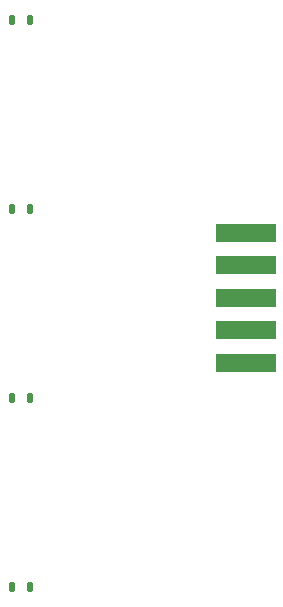
<source format=gtp>
%FSLAX46Y46*%
%MOMM*%
%AMPS10*
21,1,1.500000,5.000000,0.000000,0.000000,270.000000*
%
%ADD10PS10*%
%AMPS11*
1,1,0.240000,0.130000,0.330000*
1,1,0.240000,0.130000,-0.330000*
21,1,0.500000,0.660000,0.000000,0.000000,180.000000*
21,1,0.260000,0.900000,0.000000,0.000000,180.000000*
1,1,0.240000,-0.130000,0.330000*
1,1,0.240000,-0.130000,-0.330000*
%
%ADD11PS11*%
G01*
%LPD*%
G01*
%LPD*%
G75*
D10*
X36000000Y-32000000D03*
D10*
X36000000Y-29250000D03*
D10*
X36000000Y-34750000D03*
D10*
X36000000Y-37500000D03*
D10*
X36000000Y-26500000D03*
D11*
X17750000Y-56500000D03*
D11*
X16250000Y-56500000D03*
D11*
X17750000Y-24500000D03*
D11*
X16250000Y-24500000D03*
D11*
X17750000Y-8500000D03*
D11*
X16250000Y-8500000D03*
D11*
X17750000Y-40500000D03*
D11*
X16250000Y-40500000D03*
M02*

</source>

::::::

A faithful copy of all the lines above is needed, with the pictures omitted.

● RESULT OF THIS TASK
<source format=gtp>
%FSLAX46Y46*%
%MOMM*%
%AMPS10*
21,1,1.500000,5.000000,0.000000,0.000000,270.000000*
%
%ADD10PS10*%
%AMPS11*
1,1,0.240000,0.130000,0.330000*
1,1,0.240000,0.130000,-0.330000*
21,1,0.500000,0.660000,0.000000,0.000000,180.000000*
21,1,0.260000,0.900000,0.000000,0.000000,180.000000*
1,1,0.240000,-0.130000,0.330000*
1,1,0.240000,-0.130000,-0.330000*
%
%ADD11PS11*%
G01*
%LPD*%
G01*
%LPD*%
G75*
D10*
X36000000Y-32000000D03*
D10*
X36000000Y-29250000D03*
D10*
X36000000Y-34750000D03*
D10*
X36000000Y-37500000D03*
D10*
X36000000Y-26500000D03*
D11*
X17750000Y-56500000D03*
D11*
X16250000Y-56500000D03*
D11*
X17750000Y-24500000D03*
D11*
X16250000Y-24500000D03*
D11*
X17750000Y-8500000D03*
D11*
X16250000Y-8500000D03*
D11*
X17750000Y-40500000D03*
D11*
X16250000Y-40500000D03*
M02*

</source>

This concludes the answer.